Específicamente, el BLM debe completar los nuevos planes de gestión de viajes ORV de 11 durante los años 8, que cubre más de 6 millones de acres de tierras gestionadas por BLM en el este y sur de Utah. La agencia también tuvo que reevaluar el cactus Pariette, el penstemon de Graham, los acantilados de Vermillion y las áreas de gran importancia para el medio ambiente de Henry Mountains, así como los cañones Happy Canyon y Buck and Pasture para la elegibilidad de los ríos salvajes y pintorescos.

Labyrinth Canyon propuso desierto. Copyright Ray Bloxham / SUWA.

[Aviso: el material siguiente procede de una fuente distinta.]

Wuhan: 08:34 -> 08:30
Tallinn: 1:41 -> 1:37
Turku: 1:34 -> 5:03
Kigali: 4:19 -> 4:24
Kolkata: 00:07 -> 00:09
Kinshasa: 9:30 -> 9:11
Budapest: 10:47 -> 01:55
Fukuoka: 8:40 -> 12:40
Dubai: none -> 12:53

Un nuevo proceso de planificación de viajes brinda la oportunidad de desarrollar planos razonables, manejables y con visión de futuro que garanticen el acceso del público al tiempo que preservan el interior del país y minimizan los daños. Es una segunda oportunidad para que BLM haga las cosas bien al brindar acceso a senderos, miradores panorámicos y oportunidades de recreación, al tiempo que protege la razón por la que las personas quieren conducir a áreas tan remotas en primer lugar: disfrutar de la belleza virgen de las tierras públicas incomparables de Utah. .

En la última década, las visitas a Utah se han disparado, impulsadas por la campaña publicitaria del estado de Utah y el auge de las redes sociales, y no muestran signos de disminuir. Más personas buscan nuevos tipos de recreación a medida que cambia la tecnología: los ORV de hoy están diseñados para ir a más lugares más rápido que nunca. También estamos lidiando con una crisis climática, lo que trae nuevos desafíos a los administradores de tierras públicas de Utah. Precisamente debido a estos desafíos, la planificación de viajes reflexiva y deliberada es fundamental.